§ **What the task asks**
Rewrite the data from the start through the line containing "(Naguanagua) – A", swapping "Dormitorios" for "Habitaciones" and leaving everything else unchanged.

Page-level text extractions
○ ○ ○ ○

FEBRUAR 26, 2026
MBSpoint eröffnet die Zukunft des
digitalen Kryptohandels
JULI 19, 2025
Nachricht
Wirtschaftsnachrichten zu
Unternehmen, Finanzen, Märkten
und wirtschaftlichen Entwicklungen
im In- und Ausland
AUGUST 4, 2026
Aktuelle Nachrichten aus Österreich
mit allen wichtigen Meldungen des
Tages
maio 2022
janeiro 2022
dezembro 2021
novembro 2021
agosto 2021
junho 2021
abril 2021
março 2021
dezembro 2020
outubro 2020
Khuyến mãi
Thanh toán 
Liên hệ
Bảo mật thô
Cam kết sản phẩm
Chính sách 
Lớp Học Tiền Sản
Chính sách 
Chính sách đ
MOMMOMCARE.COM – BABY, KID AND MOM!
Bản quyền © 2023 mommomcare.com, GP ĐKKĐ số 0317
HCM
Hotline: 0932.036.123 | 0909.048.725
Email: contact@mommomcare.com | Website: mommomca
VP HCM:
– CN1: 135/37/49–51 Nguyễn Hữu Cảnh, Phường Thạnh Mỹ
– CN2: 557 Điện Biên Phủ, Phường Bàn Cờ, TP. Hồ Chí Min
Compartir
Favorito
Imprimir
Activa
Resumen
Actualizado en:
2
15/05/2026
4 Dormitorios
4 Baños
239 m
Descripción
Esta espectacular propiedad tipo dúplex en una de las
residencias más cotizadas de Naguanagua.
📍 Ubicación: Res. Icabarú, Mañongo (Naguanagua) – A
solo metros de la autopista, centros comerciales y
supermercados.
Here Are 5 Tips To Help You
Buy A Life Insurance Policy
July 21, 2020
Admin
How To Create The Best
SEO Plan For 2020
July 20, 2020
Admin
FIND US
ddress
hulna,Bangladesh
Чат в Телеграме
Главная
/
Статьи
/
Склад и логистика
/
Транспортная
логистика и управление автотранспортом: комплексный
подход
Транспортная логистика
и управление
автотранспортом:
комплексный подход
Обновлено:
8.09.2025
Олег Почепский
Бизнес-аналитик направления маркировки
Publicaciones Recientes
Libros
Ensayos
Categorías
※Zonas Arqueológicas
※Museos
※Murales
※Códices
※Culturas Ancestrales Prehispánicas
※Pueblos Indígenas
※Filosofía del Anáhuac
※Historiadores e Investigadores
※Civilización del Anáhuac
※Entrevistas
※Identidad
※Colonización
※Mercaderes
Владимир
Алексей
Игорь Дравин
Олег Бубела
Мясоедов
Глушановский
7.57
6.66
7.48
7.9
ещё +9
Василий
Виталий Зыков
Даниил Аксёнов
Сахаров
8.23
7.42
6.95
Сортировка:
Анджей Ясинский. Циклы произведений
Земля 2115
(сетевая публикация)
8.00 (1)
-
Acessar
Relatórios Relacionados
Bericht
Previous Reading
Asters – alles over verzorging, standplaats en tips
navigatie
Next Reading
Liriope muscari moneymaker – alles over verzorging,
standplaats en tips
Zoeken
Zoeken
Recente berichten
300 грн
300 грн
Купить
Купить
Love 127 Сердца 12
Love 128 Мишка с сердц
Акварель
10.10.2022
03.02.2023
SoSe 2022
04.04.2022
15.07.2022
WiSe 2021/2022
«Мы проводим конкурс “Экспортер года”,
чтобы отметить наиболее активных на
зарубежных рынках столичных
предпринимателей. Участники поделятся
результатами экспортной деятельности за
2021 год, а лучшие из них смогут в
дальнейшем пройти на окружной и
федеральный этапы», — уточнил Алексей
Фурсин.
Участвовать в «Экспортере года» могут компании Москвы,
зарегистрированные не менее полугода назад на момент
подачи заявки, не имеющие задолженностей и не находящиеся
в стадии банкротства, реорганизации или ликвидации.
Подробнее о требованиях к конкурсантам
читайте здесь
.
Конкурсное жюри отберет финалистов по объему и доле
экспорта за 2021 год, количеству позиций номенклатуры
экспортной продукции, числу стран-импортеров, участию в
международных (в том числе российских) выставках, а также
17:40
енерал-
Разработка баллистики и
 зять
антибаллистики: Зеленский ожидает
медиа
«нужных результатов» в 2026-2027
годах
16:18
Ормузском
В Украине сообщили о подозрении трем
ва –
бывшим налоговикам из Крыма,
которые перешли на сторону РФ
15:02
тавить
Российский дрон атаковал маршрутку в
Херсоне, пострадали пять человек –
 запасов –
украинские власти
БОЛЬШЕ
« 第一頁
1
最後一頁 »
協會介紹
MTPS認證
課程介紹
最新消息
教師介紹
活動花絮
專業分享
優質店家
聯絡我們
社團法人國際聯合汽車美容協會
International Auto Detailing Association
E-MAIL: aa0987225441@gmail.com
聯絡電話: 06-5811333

○ ○ ○ ○

§ **Task solution**
FEBRUAR 26, 2026
MBSpoint eröffnet die Zukunft des
digitalen Kryptohandels
JULI 19, 2025
Nachricht
Wirtschaftsnachrichten zu
Unternehmen, Finanzen, Märkten
und wirtschaftlichen Entwicklungen
im In- und Ausland
AUGUST 4, 2026
Aktuelle Nachrichten aus Österreich
mit allen wichtigen Meldungen des
Tages
maio 2022
janeiro 2022
dezembro 2021
novembro 2021
agosto 2021
junho 2021
abril 2021
março 2021
dezembro 2020
outubro 2020
Khuyến mãi
Thanh toán 
Liên hệ
Bảo mật thô
Cam kết sản phẩm
Chính sách 
Lớp Học Tiền Sản
Chính sách 
Chính sách đ
MOMMOMCARE.COM – BABY, KID AND MOM!
Bản quyền © 2023 mommomcare.com, GP ĐKKĐ số 0317
HCM
Hotline: 0932.036.123 | 0909.048.725
Email: contact@mommomcare.com | Website: mommomca
VP HCM:
– CN1: 135/37/49–51 Nguyễn Hữu Cảnh, Phường Thạnh Mỹ
– CN2: 557 Điện Biên Phủ, Phường Bàn Cờ, TP. Hồ Chí Min
Compartir
Favorito
Imprimir
Activa
Resumen
Actualizado en:
2
15/05/2026
4 Habitaciones
4 Baños
239 m
Descripción
Esta espectacular propiedad tipo dúplex en una de las
residencias más cotizadas de Naguanagua.
📍 Ubicación: Res. Icabarú, Mañongo (Naguanagua) – A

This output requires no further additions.